I am showing that the cantor ternary set has the same cardinality as $\mathbb{R}$

I want to use the fact that it is uncountably infinite and a subset of $\mathbb{R}$. ($|N| < |C| \leq \mathbb{R}$)

If I assume the continum hypothesis, the proof is done, but can I really do this? Is it a valid proof?

Notes:

The continum hypothesis: There is no set whose cardinality is strictly between that of the integers and the real numbers.

Definition of Cantor Ternary Set: https://en.wikipedia.org/wiki/Cantor_set

Answer 1

You may prove it under the continuum hypothesis, but in your case CH in unnecessary. You can construct a explicit bijection $f$ between the Cantor set and $\mathcal{P}(\Bbb{N})$, namely $$n\in f(x)\iff \text{$n$th digit of tenary expansion of $x$ after dot is 2}$$ (The tenary expansion of $x$ may not be unique, if $x$ is rational. In that case, choose the expansion which contains no 1. Such representation is unique.)

If possible, you should avoid using the continuum hypothesis. Our usual mathematics does not assume the continuum hypothesis and there are lot of (philosophical) disputes whether the continuum hypothesis is 'correct' axiom or not. If you prove something under continuum hypothesis, people who does not accept the continuum hypothesis (or even accept the axiom contradicted with the CH) would not accept your result.

Answer 2

Since the continuum hypothesis is not provable or disprovable you can complete the set theory with CH or it's negation and get a new axiom system. Within that (first) system it's valid to use CH in a proof as it's a system where CH is an axiom.
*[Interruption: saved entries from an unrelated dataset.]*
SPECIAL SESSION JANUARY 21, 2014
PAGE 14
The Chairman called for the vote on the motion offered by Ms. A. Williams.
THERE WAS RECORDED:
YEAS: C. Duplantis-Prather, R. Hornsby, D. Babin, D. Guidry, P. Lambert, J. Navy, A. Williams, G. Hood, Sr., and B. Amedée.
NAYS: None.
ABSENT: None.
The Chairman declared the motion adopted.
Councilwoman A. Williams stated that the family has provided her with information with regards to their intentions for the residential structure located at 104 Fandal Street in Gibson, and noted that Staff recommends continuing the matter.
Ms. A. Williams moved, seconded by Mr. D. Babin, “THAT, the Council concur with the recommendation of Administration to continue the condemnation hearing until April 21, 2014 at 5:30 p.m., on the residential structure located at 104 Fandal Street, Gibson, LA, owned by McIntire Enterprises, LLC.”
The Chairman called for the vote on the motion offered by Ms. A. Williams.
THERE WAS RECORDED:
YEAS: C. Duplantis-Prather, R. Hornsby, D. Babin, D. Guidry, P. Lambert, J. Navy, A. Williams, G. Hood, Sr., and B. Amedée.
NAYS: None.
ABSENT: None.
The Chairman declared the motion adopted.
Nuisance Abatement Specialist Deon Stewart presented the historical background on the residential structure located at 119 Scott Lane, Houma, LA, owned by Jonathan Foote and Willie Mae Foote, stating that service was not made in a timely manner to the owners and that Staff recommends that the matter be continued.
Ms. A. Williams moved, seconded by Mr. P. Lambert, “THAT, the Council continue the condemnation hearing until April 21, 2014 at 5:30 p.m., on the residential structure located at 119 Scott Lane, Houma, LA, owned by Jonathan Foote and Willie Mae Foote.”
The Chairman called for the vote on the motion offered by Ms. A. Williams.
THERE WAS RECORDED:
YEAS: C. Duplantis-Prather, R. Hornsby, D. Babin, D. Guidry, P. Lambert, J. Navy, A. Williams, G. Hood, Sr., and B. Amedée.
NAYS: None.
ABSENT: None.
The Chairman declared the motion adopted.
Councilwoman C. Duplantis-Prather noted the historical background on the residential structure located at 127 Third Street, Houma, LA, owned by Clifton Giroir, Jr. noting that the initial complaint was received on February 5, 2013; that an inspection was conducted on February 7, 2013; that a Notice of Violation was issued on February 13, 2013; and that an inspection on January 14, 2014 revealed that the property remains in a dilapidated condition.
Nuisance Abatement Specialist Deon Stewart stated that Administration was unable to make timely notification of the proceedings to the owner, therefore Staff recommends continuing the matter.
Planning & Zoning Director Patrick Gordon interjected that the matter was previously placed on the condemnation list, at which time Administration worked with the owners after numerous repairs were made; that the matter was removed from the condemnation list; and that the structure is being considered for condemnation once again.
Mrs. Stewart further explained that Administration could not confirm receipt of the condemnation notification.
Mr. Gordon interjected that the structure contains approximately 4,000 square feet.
Most mathematicians are only concerned with the standard ZFC set theory (including the axiom of choice). Therefore a statement with proof requiring CH would not concern most, even if you can transform the statement without needing to add the axiom (for example "If CH holds then the Cantor set has the same cardinality os $\mathbb R$).

So they would not discard it as being invalid (given that you assume CH as an axiom or prerequisite in your statement), they would discard it because it doesn't interrest them.
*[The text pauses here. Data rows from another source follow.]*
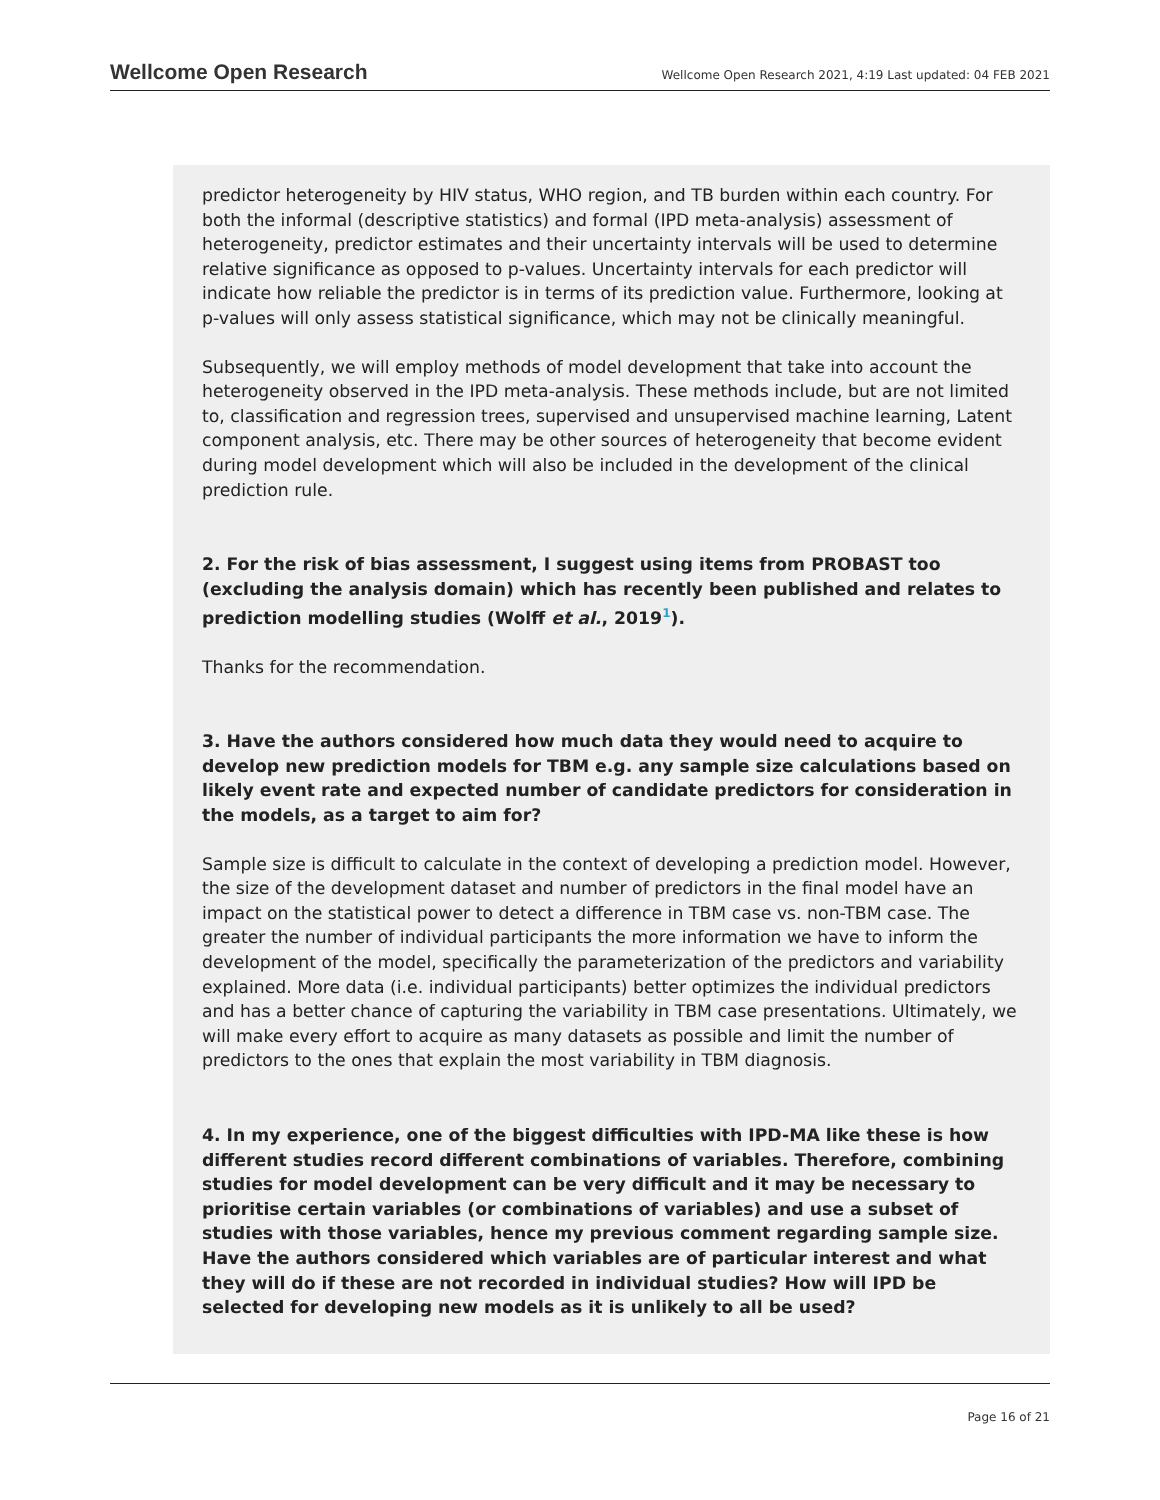Wellcome Open Research
Wellcome Open Research 2021, 4:19 Last updated: 04 FEB 2021
predictor heterogeneity by HIV status, WHO region, and TB burden within each country. For both the informal (descriptive statistics) and formal (IPD meta-analysis) assessment of heterogeneity, predictor estimates and their uncertainty intervals will be used to determine relative significance as opposed to p-values. Uncertainty intervals for each predictor will indicate how reliable the predictor is in terms of its prediction value. Furthermore, looking at p-values will only assess statistical significance, which may not be clinically meaningful.
Subsequently, we will employ methods of model development that take into account the heterogeneity observed in the IPD meta-analysis. These methods include, but are not limited to, classification and regression trees, supervised and unsupervised machine learning, Latent component analysis, etc. There may be other sources of heterogeneity that become evident during model development which will also be included in the development of the clinical prediction rule.
2. For the risk of bias assessment, I suggest using items from PROBAST too (excluding the analysis domain) which has recently been published and relates to prediction modelling studies (Wolff et al., 2019<sup>1</sup>).
Thanks for the recommendation.
3. Have the authors considered how much data they would need to acquire to develop new prediction models for TBM e.g. any sample size calculations based on likely event rate and expected number of candidate predictors for consideration in the models, as a target to aim for?
Sample size is difficult to calculate in the context of developing a prediction model. However, the size of the development dataset and number of predictors in the final model have an impact on the statistical power to detect a difference in TBM case vs. non-TBM case. The greater the number of individual participants the more information we have to inform the development of the model, specifically the parameterization of the predictors and variability explained. More data (i.e. individual participants) better optimizes the individual predictors and has a better chance of capturing the variability in TBM case presentations. Ultimately, we will make every effort to acquire as many datasets as possible and limit the number of predictors to the ones that explain the most variability in TBM diagnosis.
4. In my experience, one of the biggest difficulties with IPD-MA like these is how different studies record different combinations of variables. Therefore, combining studies for model development can be very difficult and it may be necessary to prioritise certain variables (or combinations of variables) and use a subset of studies with those variables, hence my previous comment regarding sample size. Have the authors considered which variables are of particular interest and what they will do if these are not recorded in individual studies? How will IPD be selected for developing new models as it is unlikely to all be used?
Page 16 of 21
Your example is a bit bad since you can prove the stament without having to use CH and therefore the proof would probably be discarded anyhow as relying on unrequired assumptions. Most would probably strive to drop as many requirements, making the prerequisite in a theorem as generic as possible

Since the CH is independent of the standard axiom set any concrete set you may have created without using the negation of CH will have the property that it will either be countable or have cardinality of at least $|\mathbb R|$ (or maybe that it's cardinality can't be decided - I would like to see such a set if it can be described). This is because if you could construct a set without using the negation of CH that has cardinality between $\mathbb Z$ and $\mathbb R$ you would have disproved the CH.

So hopefully for any uncountable set you encounter it should be possible to prove that it has cardinality of at least $|\mathbb R|$ without having to use the CH.